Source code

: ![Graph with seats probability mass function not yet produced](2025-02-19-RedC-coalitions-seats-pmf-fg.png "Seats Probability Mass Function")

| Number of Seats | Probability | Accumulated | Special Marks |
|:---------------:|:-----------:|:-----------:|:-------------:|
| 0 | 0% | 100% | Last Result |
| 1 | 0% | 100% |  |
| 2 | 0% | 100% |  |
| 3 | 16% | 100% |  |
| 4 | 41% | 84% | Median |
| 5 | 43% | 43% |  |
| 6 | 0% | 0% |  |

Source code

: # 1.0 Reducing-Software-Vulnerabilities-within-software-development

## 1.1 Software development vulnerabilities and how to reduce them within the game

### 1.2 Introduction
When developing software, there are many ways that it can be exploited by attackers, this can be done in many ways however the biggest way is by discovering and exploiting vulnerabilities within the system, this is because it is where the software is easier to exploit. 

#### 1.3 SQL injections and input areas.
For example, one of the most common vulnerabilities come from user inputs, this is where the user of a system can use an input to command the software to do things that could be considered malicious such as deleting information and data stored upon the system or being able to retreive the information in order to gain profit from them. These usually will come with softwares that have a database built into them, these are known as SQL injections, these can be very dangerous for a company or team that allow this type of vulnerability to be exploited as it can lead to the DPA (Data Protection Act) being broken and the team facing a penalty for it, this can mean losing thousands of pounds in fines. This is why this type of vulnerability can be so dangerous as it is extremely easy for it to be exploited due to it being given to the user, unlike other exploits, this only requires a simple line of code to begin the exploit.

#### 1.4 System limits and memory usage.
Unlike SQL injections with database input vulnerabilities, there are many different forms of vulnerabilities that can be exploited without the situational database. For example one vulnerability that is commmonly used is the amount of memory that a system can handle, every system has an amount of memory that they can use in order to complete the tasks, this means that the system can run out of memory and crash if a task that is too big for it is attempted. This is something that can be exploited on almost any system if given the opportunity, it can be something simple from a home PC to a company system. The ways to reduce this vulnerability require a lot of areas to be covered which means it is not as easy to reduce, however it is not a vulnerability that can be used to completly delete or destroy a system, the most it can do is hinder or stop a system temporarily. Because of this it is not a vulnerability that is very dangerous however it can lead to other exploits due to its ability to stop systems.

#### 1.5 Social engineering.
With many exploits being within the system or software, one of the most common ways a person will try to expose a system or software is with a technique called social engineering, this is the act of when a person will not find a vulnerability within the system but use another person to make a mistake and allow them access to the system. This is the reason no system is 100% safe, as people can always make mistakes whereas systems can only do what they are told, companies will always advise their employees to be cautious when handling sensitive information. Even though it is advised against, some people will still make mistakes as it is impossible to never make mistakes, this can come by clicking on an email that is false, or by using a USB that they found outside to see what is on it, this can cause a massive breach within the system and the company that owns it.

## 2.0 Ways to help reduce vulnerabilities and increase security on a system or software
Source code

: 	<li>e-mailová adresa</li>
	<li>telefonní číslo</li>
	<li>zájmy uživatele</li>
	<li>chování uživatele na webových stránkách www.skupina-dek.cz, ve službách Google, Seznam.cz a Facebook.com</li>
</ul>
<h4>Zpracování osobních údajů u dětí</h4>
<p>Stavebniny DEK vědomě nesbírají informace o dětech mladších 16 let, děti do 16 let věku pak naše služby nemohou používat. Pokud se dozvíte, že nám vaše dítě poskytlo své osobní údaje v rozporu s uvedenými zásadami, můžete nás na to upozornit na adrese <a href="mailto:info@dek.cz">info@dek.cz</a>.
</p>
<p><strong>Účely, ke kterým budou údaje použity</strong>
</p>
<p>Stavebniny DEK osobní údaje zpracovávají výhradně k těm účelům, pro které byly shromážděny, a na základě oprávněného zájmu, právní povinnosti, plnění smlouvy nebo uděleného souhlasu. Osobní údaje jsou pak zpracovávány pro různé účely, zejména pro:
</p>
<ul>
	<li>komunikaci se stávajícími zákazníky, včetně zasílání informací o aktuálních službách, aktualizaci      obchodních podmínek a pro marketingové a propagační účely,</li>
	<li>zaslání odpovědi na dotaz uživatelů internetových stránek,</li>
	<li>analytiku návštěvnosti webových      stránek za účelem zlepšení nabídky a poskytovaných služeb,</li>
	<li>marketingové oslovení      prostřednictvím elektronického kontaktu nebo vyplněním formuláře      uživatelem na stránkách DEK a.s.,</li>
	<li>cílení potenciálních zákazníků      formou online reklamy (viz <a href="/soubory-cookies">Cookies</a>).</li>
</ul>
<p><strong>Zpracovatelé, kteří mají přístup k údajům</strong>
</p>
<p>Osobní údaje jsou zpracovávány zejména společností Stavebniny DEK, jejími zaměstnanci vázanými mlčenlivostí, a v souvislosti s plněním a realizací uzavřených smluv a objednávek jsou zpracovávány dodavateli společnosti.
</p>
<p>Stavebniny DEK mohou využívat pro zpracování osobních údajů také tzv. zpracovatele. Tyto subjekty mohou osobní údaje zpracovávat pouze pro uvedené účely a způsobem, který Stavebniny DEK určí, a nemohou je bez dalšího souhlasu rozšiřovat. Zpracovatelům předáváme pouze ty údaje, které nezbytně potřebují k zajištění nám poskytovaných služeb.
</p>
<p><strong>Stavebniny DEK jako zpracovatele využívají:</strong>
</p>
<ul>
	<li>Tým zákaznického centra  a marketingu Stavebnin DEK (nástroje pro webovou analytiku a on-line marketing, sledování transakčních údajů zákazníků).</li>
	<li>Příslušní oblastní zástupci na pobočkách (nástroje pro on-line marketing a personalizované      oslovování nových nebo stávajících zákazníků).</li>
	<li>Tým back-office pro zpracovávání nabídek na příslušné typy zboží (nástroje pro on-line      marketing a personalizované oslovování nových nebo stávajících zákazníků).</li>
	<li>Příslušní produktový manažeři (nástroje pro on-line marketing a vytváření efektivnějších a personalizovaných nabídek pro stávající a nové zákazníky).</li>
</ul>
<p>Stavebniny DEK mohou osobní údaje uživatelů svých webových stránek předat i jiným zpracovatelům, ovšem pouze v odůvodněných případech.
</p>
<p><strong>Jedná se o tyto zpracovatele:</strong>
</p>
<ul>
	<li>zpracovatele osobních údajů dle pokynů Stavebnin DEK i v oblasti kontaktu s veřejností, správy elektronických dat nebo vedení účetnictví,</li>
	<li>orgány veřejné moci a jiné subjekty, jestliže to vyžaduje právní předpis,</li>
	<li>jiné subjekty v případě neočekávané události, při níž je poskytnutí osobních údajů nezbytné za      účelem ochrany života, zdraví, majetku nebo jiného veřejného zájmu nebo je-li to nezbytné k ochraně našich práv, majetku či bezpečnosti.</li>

------------------------------

• **PROBLEM DETAILS**
Repeat the whole listing exactly.

• **SOLUTION FOR THIS EXERCISE**
Source code

: ![Graph with seats probability mass function not yet produced](2025-02-19-RedC-coalitions-seats-pmf-fg.png "Seats Probability Mass Function")

| Number of Seats | Probability | Accumulated | Special Marks |
|:---------------:|:-----------:|:-----------:|:-------------:|
| 0 | 0% | 100% | Last Result |
| 1 | 0% | 100% |  |
| 2 | 0% | 100% |  |
| 3 | 16% | 100% |  |
| 4 | 41% | 84% | Median |
| 5 | 43% | 43% |  |
| 6 | 0% | 0% |  |

Source code

: # 1.0 Reducing-Software-Vulnerabilities-within-software-development

## 1.1 Software development vulnerabilities and how to reduce them within the game

### 1.2 Introduction
When developing software, there are many ways that it can be exploited by attackers, this can be done in many ways however the biggest way is by discovering and exploiting vulnerabilities within the system, this is because it is where the software is easier to exploit. 

#### 1.3 SQL injections and input areas.
For example, one of the most common vulnerabilities come from user inputs, this is where the user of a system can use an input to command the software to do things that could be considered malicious such as deleting information and data stored upon the system or being able to retreive the information in order to gain profit from them. These usually will come with softwares that have a database built into them, these are known as SQL injections, these can be very dangerous for a company or team that allow this type of vulnerability to be exploited as it can lead to the DPA (Data Protection Act) being broken and the team facing a penalty for it, this can mean losing thousands of pounds in fines. This is why this type of vulnerability can be so dangerous as it is extremely easy for it to be exploited due to it being given to the user, unlike other exploits, this only requires a simple line of code to begin the exploit.

#### 1.4 System limits and memory usage.
Unlike SQL injections with database input vulnerabilities, there are many different forms of vulnerabilities that can be exploited without the situational database. For example one vulnerability that is commmonly used is the amount of memory that a system can handle, every system has an amount of memory that they can use in order to complete the tasks, this means that the system can run out of memory and crash if a task that is too big for it is attempted. This is something that can be exploited on almost any system if given the opportunity, it can be something simple from a home PC to a company system. The ways to reduce this vulnerability require a lot of areas to be covered which means it is not as easy to reduce, however it is not a vulnerability that can be used to completly delete or destroy a system, the most it can do is hinder or stop a system temporarily. Because of this it is not a vulnerability that is very dangerous however it can lead to other exploits due to its ability to stop systems.

#### 1.5 Social engineering.
With many exploits being within the system or software, one of the most common ways a person will try to expose a system or software is with a technique called social engineering, this is the act of when a person will not find a vulnerability within the system but use another person to make a mistake and allow them access to the system. This is the reason no system is 100% safe, as people can always make mistakes whereas systems can only do what they are told, companies will always advise their employees to be cautious when handling sensitive information. Even though it is advised against, some people will still make mistakes as it is impossible to never make mistakes, this can come by clicking on an email that is false, or by using a USB that they found outside to see what is on it, this can cause a massive breach within the system and the company that owns it.

## 2.0 Ways to help reduce vulnerabilities and increase security on a system or software
Source code

: 	<li>e-mailová adresa</li>
	<li>telefonní číslo</li>
	<li>zájmy uživatele</li>
	<li>chování uživatele na webových stránkách www.skupina-dek.cz, ve službách Google, Seznam.cz a Facebook.com</li>
</ul>
<h4>Zpracování osobních údajů u dětí</h4>
<p>Stavebniny DEK vědomě nesbírají informace o dětech mladších 16 let, děti do 16 let věku pak naše služby nemohou používat. Pokud se dozvíte, že nám vaše dítě poskytlo své osobní údaje v rozporu s uvedenými zásadami, můžete nás na to upozornit na adrese <a href="mailto:info@dek.cz">info@dek.cz</a>.
</p>
<p><strong>Účely, ke kterým budou údaje použity</strong>
</p>
<p>Stavebniny DEK osobní údaje zpracovávají výhradně k těm účelům, pro které byly shromážděny, a na základě oprávněného zájmu, právní povinnosti, plnění smlouvy nebo uděleného souhlasu. Osobní údaje jsou pak zpracovávány pro různé účely, zejména pro:
</p>
<ul>
	<li>komunikaci se stávajícími zákazníky, včetně zasílání informací o aktuálních službách, aktualizaci      obchodních podmínek a pro marketingové a propagační účely,</li>
	<li>zaslání odpovědi na dotaz uživatelů internetových stránek,</li>
	<li>analytiku návštěvnosti webových      stránek za účelem zlepšení nabídky a poskytovaných služeb,</li>
	<li>marketingové oslovení      prostřednictvím elektronického kontaktu nebo vyplněním formuláře      uživatelem na stránkách DEK a.s.,</li>
	<li>cílení potenciálních zákazníků      formou online reklamy (viz <a href="/soubory-cookies">Cookies</a>).</li>
</ul>
<p><strong>Zpracovatelé, kteří mají přístup k údajům</strong>
</p>
<p>Osobní údaje jsou zpracovávány zejména společností Stavebniny DEK, jejími zaměstnanci vázanými mlčenlivostí, a v souvislosti s plněním a realizací uzavřených smluv a objednávek jsou zpracovávány dodavateli společnosti.
</p>
<p>Stavebniny DEK mohou využívat pro zpracování osobních údajů také tzv. zpracovatele. Tyto subjekty mohou osobní údaje zpracovávat pouze pro uvedené účely a způsobem, který Stavebniny DEK určí, a nemohou je bez dalšího souhlasu rozšiřovat. Zpracovatelům předáváme pouze ty údaje, které nezbytně potřebují k zajištění nám poskytovaných služeb.
</p>
<p><strong>Stavebniny DEK jako zpracovatele využívají:</strong>
</p>
<ul>
	<li>Tým zákaznického centra  a marketingu Stavebnin DEK (nástroje pro webovou analytiku a on-line marketing, sledování transakčních údajů zákazníků).</li>
	<li>Příslušní oblastní zástupci na pobočkách (nástroje pro on-line marketing a personalizované      oslovování nových nebo stávajících zákazníků).</li>
	<li>Tým back-office pro zpracovávání nabídek na příslušné typy zboží (nástroje pro on-line      marketing a personalizované oslovování nových nebo stávajících zákazníků).</li>
	<li>Příslušní produktový manažeři (nástroje pro on-line marketing a vytváření efektivnějších a personalizovaných nabídek pro stávající a nové zákazníky).</li>
</ul>
<p>Stavebniny DEK mohou osobní údaje uživatelů svých webových stránek předat i jiným zpracovatelům, ovšem pouze v odůvodněných případech.
</p>
<p><strong>Jedná se o tyto zpracovatele:</strong>
</p>
<ul>
	<li>zpracovatele osobních údajů dle pokynů Stavebnin DEK i v oblasti kontaktu s veřejností, správy elektronických dat nebo vedení účetnictví,</li>
	<li>orgány veřejné moci a jiné subjekty, jestliže to vyžaduje právní předpis,</li>
	<li>jiné subjekty v případě neočekávané události, při níž je poskytnutí osobních údajů nezbytné za      účelem ochrany života, zdraví, majetku nebo jiného veřejného zájmu nebo je-li to nezbytné k ochraně našich práv, majetku či bezpečnosti.</li>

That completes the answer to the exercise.